Zafar Rizvi
Analyst · South Dakota Investment Office.
I think let me say that, certainly, there is -- recently, we have seen increase in DDG value also, which is previously, it was close to 90% to 95% of the corn value. And recently, we have seen close to 100% to 106% of the corn value. Certainly, we have seen ethanol -- not ethanol, corn oil value has increased as Doug mentioned also in his prepared remarks. As far as ethanol margin, as you can see, today's corn is trading $2 -- $7.63 and ethanol is trading close to $2.48. So you can see that how much there is not enough crush margins.
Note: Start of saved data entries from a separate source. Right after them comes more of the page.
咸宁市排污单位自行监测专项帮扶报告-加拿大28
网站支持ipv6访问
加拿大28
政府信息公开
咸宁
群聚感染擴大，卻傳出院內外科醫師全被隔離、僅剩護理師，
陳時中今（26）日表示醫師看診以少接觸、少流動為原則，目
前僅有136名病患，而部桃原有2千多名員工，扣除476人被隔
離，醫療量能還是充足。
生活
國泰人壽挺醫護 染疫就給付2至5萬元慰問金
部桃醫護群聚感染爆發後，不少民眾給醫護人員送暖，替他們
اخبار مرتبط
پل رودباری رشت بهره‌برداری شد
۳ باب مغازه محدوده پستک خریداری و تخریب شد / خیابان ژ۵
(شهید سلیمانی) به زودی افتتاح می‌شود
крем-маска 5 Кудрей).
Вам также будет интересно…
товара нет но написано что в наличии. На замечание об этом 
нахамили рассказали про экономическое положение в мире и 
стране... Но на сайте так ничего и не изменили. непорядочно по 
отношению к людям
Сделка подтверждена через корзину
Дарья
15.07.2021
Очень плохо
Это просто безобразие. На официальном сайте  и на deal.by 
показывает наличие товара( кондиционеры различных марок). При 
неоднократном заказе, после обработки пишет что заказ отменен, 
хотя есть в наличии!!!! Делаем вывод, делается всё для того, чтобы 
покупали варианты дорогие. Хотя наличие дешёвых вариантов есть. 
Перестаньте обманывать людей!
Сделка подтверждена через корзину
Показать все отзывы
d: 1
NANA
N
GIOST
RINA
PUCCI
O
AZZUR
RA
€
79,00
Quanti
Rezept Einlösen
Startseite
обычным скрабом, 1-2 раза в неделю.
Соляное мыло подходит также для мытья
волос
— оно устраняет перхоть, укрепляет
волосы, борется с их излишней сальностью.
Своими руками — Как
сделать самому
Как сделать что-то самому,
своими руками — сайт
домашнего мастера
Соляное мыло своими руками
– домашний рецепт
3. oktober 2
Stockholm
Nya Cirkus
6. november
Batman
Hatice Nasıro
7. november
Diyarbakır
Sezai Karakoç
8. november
I think the other concern we certainly have is moving forward, as Stuart mentioned that, as you know, Ukraine produced close to 1.6 billion bushels a year. And they export about 1 billion bushels a year, they export. And we are concerned that if the export completely stopped from Ukraine and then the world moved to direction toward to U.S., then it could be some problem, a shortage of corn. Our monthly usage for U.S. is 1,000,245,000 bushels a year. And we're expecting our ending stock will be close to 1,000,044,000. And then if we roughly take it out, 300,000 to 400,000 exported -- million exported more than our stock will continuously -- will going to drop, and it may not meet the usages, which is approximately 1.2 billion bushels a month. So those are the some concerns, and that's why you can see the market is reacting. And although there is an inverse in the future and -- but presents -- there is -- that the other problem is, the market there is -- there's no carry in the corn at this time, but there is a fear of shortage of corn if Ukraine situation did not improve.